The EU AI Act defines risk categories. CorvinOS supports all categories through layered controls.
| Risk Level | Definition | CorvinOS Controls | Status |
|---|---|---|---|
| Minimal Risk | General-purpose chatbots, recommendation engines | L19 disclosure, L16 consent, L16 audit | ✓ Compliant |
| Limited Risk | Voice AI, biometric classification, HR decisions | All minimal + L34 data classification, L35 egress lockdown | ✓ Compliant |
| High Risk | Critical infrastructure, law enforcement, financial decisions | All limited + L37 encryption, L38 A2A protocol, L36 GDPR erasure | ✓ Compliant |
| Prohibited | Subliminal manipulation, social credit systems | CorvinOS architecture precludes these use cases | ✓ N/A |
CorvinOS compliance spans 38+ security and governance layers. Here are the key EU AI Act layers:
Fail-closed write protection on policy files. Ensures compliance configs cannot be bypassed.
Tamper-evident hash chains. Provides proof of every material event for DPA Article 30.
One-time AI disclosure card. Meets Article 50 transparency requirement.
PUBLIC → CONFIDENTIAL → SECRET matrix.

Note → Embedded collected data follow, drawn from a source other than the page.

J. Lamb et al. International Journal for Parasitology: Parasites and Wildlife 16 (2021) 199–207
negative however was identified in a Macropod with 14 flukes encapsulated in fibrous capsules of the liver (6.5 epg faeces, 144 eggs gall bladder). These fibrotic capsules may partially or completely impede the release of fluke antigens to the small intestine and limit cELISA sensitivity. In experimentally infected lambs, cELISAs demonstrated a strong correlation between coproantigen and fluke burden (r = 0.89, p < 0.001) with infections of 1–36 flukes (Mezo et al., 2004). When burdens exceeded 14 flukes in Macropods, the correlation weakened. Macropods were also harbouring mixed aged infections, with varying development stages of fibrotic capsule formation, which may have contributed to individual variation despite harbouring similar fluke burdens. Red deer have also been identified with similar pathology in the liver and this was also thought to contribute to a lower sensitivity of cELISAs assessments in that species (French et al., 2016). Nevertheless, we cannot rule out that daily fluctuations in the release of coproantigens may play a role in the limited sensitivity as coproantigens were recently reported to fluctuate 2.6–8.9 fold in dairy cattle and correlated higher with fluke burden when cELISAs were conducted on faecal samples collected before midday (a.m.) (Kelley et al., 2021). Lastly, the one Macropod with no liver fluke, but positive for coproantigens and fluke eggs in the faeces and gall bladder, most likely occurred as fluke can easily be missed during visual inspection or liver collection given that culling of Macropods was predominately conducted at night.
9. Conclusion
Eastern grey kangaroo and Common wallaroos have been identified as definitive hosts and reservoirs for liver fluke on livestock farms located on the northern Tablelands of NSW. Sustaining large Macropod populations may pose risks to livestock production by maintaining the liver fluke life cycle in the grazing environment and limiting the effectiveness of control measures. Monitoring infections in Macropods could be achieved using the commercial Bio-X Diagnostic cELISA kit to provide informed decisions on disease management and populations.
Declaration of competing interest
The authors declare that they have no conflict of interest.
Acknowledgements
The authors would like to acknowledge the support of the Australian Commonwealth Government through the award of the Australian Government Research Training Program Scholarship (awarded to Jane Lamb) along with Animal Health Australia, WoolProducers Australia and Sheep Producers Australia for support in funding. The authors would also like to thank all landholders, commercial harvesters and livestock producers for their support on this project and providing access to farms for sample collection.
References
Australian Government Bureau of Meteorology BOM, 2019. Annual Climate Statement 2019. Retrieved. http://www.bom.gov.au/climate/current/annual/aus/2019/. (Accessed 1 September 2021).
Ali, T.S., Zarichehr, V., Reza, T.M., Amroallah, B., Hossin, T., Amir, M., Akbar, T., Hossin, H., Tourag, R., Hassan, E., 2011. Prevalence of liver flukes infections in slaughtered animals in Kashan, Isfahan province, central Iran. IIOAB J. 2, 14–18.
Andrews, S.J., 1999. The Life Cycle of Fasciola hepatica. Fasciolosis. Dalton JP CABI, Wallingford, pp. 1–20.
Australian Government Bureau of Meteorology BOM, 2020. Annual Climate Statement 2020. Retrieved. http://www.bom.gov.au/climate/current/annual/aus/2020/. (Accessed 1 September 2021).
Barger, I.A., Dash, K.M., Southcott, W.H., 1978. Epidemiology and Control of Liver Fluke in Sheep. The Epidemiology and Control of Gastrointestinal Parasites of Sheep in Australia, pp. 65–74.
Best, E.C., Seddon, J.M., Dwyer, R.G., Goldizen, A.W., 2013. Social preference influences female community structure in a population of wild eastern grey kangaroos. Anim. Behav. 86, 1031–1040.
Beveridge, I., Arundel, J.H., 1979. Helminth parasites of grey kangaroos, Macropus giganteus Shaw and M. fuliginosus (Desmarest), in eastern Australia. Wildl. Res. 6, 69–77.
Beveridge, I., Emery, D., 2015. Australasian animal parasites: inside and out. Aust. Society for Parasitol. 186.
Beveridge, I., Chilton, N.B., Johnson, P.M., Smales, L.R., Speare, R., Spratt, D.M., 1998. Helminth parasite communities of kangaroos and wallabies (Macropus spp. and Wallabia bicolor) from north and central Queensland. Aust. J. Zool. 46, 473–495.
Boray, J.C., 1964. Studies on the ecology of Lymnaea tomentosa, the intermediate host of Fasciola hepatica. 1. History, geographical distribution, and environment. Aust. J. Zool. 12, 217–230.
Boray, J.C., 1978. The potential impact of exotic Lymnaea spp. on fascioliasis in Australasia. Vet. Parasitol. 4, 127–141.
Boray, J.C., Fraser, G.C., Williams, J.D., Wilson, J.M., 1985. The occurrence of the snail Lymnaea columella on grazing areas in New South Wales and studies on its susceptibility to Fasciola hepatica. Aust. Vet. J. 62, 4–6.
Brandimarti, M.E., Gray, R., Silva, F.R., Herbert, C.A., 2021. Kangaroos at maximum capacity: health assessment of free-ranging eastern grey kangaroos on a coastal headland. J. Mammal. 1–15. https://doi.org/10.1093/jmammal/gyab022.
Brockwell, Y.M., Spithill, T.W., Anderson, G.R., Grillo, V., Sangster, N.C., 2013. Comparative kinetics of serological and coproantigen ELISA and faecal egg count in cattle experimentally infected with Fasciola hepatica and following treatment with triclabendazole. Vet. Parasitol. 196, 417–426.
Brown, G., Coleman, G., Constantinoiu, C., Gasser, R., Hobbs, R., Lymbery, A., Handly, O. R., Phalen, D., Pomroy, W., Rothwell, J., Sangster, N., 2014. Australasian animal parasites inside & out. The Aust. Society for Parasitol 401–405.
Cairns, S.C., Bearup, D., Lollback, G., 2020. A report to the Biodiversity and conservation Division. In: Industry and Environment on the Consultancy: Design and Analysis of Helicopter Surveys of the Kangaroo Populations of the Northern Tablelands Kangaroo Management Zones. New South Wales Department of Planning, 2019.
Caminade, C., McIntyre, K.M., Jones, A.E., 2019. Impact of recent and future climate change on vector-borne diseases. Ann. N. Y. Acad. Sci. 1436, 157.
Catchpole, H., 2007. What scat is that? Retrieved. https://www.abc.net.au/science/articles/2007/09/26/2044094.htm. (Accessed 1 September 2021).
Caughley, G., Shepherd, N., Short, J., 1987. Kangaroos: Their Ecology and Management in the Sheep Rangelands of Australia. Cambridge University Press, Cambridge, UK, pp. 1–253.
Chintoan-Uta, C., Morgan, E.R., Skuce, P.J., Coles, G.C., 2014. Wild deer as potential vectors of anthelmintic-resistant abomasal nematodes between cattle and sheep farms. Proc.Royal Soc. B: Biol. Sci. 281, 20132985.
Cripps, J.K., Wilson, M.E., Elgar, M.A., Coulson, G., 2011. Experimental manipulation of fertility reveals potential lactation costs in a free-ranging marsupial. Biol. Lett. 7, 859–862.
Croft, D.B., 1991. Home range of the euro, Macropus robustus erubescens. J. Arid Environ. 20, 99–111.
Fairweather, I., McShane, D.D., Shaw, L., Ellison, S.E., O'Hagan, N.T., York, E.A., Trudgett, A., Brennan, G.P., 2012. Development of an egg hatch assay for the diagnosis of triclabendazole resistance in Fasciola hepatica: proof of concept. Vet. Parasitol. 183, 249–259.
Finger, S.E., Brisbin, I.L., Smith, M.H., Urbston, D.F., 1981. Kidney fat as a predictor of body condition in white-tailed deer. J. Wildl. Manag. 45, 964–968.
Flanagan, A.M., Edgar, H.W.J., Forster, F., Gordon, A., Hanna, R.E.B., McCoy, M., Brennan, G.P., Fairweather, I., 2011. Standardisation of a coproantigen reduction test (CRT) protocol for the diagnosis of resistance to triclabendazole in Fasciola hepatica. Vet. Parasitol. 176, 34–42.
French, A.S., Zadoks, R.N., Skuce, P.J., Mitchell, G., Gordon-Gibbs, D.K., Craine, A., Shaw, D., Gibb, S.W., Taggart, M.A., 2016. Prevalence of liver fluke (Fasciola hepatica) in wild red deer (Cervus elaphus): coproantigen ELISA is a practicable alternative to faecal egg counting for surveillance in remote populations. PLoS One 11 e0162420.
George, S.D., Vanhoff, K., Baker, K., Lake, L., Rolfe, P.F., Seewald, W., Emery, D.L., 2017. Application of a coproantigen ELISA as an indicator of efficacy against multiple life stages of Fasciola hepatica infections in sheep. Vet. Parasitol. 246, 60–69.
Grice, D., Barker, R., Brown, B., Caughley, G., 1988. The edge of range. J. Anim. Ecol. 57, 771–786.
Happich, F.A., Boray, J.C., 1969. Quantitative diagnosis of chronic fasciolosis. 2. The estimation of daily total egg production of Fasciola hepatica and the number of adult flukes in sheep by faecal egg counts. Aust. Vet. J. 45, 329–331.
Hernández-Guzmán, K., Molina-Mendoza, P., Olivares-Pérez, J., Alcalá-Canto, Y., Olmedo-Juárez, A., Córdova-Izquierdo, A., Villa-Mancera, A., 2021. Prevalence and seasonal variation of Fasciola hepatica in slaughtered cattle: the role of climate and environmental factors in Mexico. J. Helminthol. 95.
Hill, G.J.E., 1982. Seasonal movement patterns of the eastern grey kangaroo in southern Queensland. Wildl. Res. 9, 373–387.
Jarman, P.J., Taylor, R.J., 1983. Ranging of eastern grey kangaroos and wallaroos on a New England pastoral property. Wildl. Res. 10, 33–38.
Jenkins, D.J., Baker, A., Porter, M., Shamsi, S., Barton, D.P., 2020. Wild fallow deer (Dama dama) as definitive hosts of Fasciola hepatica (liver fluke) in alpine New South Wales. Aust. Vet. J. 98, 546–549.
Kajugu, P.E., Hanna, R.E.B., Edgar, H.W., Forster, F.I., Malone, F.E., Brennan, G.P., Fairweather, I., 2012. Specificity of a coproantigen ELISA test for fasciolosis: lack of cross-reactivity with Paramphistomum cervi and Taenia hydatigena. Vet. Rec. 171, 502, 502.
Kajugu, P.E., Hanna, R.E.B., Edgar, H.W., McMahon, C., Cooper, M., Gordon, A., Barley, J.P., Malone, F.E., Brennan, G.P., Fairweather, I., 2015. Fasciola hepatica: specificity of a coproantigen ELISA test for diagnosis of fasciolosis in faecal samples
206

Engine routing respects data sensitivity.
Network firewall. Prevents data exfiltration outside compliance zones.
Right-to-deletion orchestrator (Art. 17). Pseudonymisation on deletion.
Sealed segments with optional RFC 3161 TSA. Long-term integrity proof.
Agent-to-agent execution. Audited interoperability with external systems.
✓ Users control their data: Consent gates are enforced at the platform level.
Revocation is instant and requires no re-authorization from operators.
✓ Transparency is structural: Every user sees an AI disclosure on first contact.
They can opt out at any time via `/consent off`.
✓ Audit trail is immutable: Hash-chained events cannot be modified or deleted
after creation. Tamper attempts are cryptographically detectable.
✓ Data stays in zone: EU-only tenants use local engines or EU-hosted models only.
Network egress outside the zone is blocked by policy.
✓ Right to deletion is honored: Art. 17 erasure orchestrator
deletes user data across all layers within 30 days, with pseudonymization in audit logs.